• **PROBLEM TO WORK ON**
Among the lines of the material below, count those with the string "install". Give the number alone.

• **TASK MATERIAL**

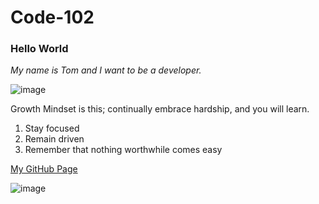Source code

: # Code-102


### Hello World

_My name is Tom and I want to be a developer._

![image](https://github.com/capps14e/Code-102/assets/143365157/476fdecd-7053-4ee9-9a34-e337bcca9371)

Growth Mindset is this; continually embrace hardship, and you will learn.

1. Stay focused
1. Remain driven
1. Remember that nothing worthwhile comes easy

[My GitHub Page](https://github.com/capps14e)

![image](https://github.com/capps14e/capps14e.github.io/assets/143365157/e473daca-2990-473e-8b25-ff77f27daf50)




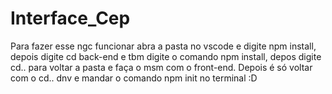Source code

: # Interface_Cep

 Para fazer esse ngc funcionar abra a pasta no vscode e digite npm install,
depois digite cd back-end e tbm digite o comando npm install,
depos digite cd.. para voltar a pasta e faça o msm com o front-end.
 Depois é só voltar com o cd.. dnv e mandar o comando npm init no terminal :D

• **ANSWER TO THE EXERCISE**
2